[EXTRACTED ENTRIES — start]

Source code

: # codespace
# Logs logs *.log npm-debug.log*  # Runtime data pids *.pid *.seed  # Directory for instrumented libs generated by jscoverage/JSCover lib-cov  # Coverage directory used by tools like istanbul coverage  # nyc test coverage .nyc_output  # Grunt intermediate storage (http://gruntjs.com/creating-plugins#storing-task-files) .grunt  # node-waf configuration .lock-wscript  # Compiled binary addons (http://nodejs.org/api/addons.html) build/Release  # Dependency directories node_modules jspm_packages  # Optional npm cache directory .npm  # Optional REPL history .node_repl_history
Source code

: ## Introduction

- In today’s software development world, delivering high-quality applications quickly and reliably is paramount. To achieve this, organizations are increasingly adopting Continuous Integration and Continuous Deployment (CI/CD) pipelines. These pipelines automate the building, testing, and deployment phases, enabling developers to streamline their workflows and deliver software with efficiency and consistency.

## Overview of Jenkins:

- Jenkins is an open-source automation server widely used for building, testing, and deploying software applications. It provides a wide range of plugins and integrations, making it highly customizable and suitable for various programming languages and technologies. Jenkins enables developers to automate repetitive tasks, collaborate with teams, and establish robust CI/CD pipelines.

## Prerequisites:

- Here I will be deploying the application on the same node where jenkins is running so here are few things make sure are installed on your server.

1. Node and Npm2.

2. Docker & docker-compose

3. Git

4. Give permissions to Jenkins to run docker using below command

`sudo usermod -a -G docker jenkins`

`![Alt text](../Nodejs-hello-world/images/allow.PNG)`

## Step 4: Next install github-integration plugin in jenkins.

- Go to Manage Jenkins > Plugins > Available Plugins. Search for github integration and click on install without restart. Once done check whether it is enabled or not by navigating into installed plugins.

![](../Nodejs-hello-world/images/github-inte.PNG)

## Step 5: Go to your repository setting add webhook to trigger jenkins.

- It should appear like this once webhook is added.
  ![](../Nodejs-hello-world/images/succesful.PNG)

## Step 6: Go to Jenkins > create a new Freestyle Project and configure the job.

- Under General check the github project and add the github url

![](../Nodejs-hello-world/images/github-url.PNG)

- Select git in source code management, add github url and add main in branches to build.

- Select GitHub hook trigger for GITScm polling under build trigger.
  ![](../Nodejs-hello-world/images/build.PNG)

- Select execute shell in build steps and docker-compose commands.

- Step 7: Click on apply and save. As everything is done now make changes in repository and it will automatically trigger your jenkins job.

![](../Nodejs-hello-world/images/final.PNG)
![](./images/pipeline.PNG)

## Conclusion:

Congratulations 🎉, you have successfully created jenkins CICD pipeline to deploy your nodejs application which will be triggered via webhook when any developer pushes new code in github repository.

[EXTRACTED ENTRIES — finish]

WHAT THE EXERCISE ASKS — Find the word "used" in the records, and report each line that has it.

TASK ANSWER —
# Logs logs *.log npm-debug.log*  # Runtime data pids *.pid *.seed  # Directory for instrumented libs generated by jscoverage/JSCover lib-cov  # Coverage directory used by tools like istanbul coverage  # nyc test coverage .nyc_output  # Grunt intermediate storage (http://gruntjs.com/creating-plugins#storing-task-files) .grunt  # node-waf configuration .lock-wscript  # Compiled binary addons (http://nodejs.org/api/addons.html) build/Release  # Dependency directories node_modules jspm_packages  # Optional npm cache directory .npm  # Optional REPL history .node_repl_history
- Jenkins is an open-source automation server widely used for building, testing, and deploying software applications. It provides a wide range of plugins and integrations, making it highly customizable and suitable for various programming languages and technologies. Jenkins enables developers to automate repetitive tasks, collaborate with teams, and establish robust CI/CD pipelines.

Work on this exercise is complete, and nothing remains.